Title: Untitled Evil Brass Plot Bunny Drabble

Author: kyrdwyn

Fandom: Crime Scene Invesitiation

Pairing: Brass/Warrick

Rating: G

Archive: Yes to Peja/WWOMB. All others please ask first

Feedback: to toxicrev@yahoo.com or onlist. Tell me if I'm just going crazy or not...

Summary/Author's Notes: I am firmly placing the blame (praise?) for this plot bunny on Em. Her mailing list recently had a discussion involving Brass, and I had a plot bunny come out of nowhere and smack me upside the head and gnaw on my wrists until I started writing this. This is the second time Brass has done this to me.

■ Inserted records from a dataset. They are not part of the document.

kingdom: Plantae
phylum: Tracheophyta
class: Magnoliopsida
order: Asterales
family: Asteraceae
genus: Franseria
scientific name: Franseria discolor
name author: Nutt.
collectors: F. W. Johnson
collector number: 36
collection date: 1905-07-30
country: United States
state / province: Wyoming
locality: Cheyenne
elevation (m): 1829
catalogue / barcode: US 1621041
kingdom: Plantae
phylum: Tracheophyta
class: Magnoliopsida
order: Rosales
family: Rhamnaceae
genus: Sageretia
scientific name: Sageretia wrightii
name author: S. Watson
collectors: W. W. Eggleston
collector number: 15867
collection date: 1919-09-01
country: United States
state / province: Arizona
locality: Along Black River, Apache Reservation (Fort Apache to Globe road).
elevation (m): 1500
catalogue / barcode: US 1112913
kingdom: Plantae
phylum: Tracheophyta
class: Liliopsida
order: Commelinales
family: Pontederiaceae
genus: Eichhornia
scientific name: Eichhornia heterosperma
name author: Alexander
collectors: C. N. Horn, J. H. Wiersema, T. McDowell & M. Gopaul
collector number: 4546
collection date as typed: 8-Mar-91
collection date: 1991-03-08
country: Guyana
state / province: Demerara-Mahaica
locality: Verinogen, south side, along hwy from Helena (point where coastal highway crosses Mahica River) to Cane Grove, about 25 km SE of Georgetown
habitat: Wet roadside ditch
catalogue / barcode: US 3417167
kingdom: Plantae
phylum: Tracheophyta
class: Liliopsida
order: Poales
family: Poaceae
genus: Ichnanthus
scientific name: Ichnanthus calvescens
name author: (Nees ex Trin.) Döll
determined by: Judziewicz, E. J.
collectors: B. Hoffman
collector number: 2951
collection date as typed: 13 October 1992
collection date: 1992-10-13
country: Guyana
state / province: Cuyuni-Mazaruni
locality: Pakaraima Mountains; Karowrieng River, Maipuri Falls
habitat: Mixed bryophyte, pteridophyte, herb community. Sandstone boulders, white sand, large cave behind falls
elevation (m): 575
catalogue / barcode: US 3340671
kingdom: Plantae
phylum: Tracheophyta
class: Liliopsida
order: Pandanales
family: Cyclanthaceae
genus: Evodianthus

Grrr... (if you want to see the (het) results of the first Brass bunny it's at http://www.geocities.com/toxicrev/roses.html - Rated NC-17).

Untitled Evil Brass Plot Bunny Drabble
By kyrdwyn


It's a nice bar, as far as out of the way bars go. A good place to get a couple of J&B doubles after a hard day at work and watch the girls dance on the stage. Typical Vegas. The people around me are night shift workers or guys on the Social Security paycheck. Must be nice, not to have to work for a living. Of course, if I didn't work, I'd be like them - sitting here, drinking J&B at 9 in the morning, watching some brunette with unreal tits jiggle around a pole. Oh hell, I am like them.

What the hell am I doing here?

I know what I'm doing here. Maintaining the image, as a friend would say. Yeah, image of a bitter, cynical, divorced cop. One who's been despised by his own force and moved to another state because of it. Then managed to be hated on this job too, and get a girl killed her first night on the job. I moved out of that division, back onto the street. I went from being hated to tolerated. Maybe even respected by some. There are two that I can really call friends out here. And one who is more than that, now.

That's why I maintain this image, even though I'd rather be somewhere else now. The damage to me, I can handle. The damage to that other friend - I can't do that.

I glance at my watch. Good - I can leave. I've spent enough time and money here this morning, psuedo-ogling the brunette. I toss a twenty on the table to cover drinks and tip and head to my car. The route I take has become as familiar as the route to my house over the past six months. More familiar, because it leads to a place more comfortable than my house, a place I prefer to be.

Taking note of the car in the parking lot of the complex, I smile. Locking my car, I head up the stairs and use my key on the door. No point in knocking - I know I'm expected after the night we had at work. Long, boring, and a few moments of sheer terror with a psychotic ex-husband with a gun accusing his ex-wife of killing their daughter.

I sit on a stool at the bar that separates kitchen from living room. A fresh drink - plain orange juice - slides across the counter. A long kiss between the two of us follows. Enough to set my skin tingling in anticipation of what will come after breakfast.

"I'm glad you're here, Jim," he whispers, forehead pressed to mine.

"Anytime, Warrick," I whisper back. "Anytime."